Martin Luther King jr.
King was strong, steady and like a volcano spewing lava, constantly moving ahead. Martin Luther King, Jr. was born at noon on Tuesday, January 15, 1929 at the family home, 501 Auburn Avenue, N.E., Atlanta, Georgia. Dr. Charles Johnson was the attending physician. Martin Luther King, Jr. was the first son and second child born to the Reverend Martin Luther King, Sr. and Alberta Williams King. He married Coretta Scott, the younger daughter of Obadiah and Bernice McMurry Scott of Marion, Alabama, on June 18, 1953.
Martin Luther King, Jr. entered the Christian ministry and was ordained in February 1948 at the age of nineteen at Ebenezer Baptist Church, Atlanta, Georgia. Following his ordination, he became Assistant Pastor of Ebenezer Baptist Church. Upon completion of his studies at Boston University, he accepted the call of Dexter Avenue Baptist Church in Montgomery, Alabama. He was the pastor of Dexter Avenue from September 1954 to November 1959, when he resigned to move to Atlanta to direct the activities of the Southern Christian Leadership Conference. From 1960 until his death in 1968, he was co-pastor with his father at Ebenezer Baptist Church.
Dr. King was a pivotal figure in the Civil Rights Movement. He was elected President of the Montgomery Improvement Association, the organization that was responsible for the successful Montgomery Bus Boycott from 1955 to 1956 (381 days). He was arrested thirty times for his participation in civil rights activities. He was a founder and president of the Southern Christian Leadership Conference from 1957 to 1968.

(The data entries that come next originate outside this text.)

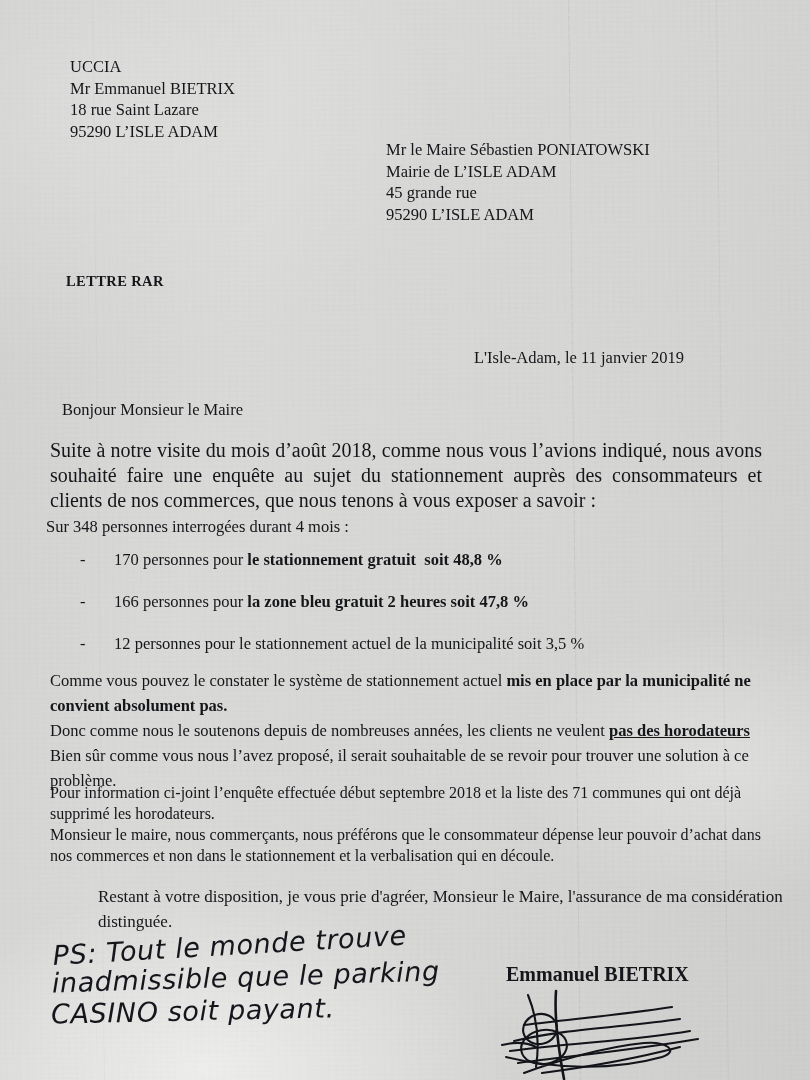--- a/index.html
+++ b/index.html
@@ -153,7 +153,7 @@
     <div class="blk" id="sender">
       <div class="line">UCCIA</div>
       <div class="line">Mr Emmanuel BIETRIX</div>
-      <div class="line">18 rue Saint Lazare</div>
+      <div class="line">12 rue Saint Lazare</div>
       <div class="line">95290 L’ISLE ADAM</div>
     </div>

In 1957 he was elected president of the Southern Christian Leadership Conference, an organization formed to provide new leadership for the now burgeoning civil rights movement. The ideals for this organization he took from Christianity; its operational techniques from Gandhi. In the eleven-year period between 1957 and 1968, King traveled over six million miles and spoke over twenty-five hundred times, appearing wherever there was injustice, protest, and action; and meanwhile he wrote five books as well as numerous articles. In these years, he led a massive protest in Birmingham, Alabama, that caught the attention of the entire world, providing what he called a coalition of conscience. and inspiring his "Letter from a Birmingham Jail", a manifesto of the Negro revolution; he planned the drives in Alabama for the registration of Negroes as voters; he directed the peaceful march on Washington, D.C., of 250,000 people to whom he delivered his address, "l Have a Dream", he conferred with President John F. Kennedy and campaigned for President Lyndon B. Johnson; he was arrested upwards of twenty times and assaulted at least four times; he was awarded five honorary degrees; was named Man of the Year by Time magazine in 1963; and became not only the symbolic leader of American blacks but also a world figure.
At the age of thirty-five, Martin Luther King, Jr., was the youngest man to have received the Nobel Peace Prize. When notified of his selection, he announced that he would turn over the prize money of $54,123 to the furtherance of the civil rights movement.
On the evening of April 4, 1968, while standing on the balcony of his motel room in Memphis, Tennessee, where he was to lead a protest march in sympathy with striking garbage workers of that city, he was assassinated.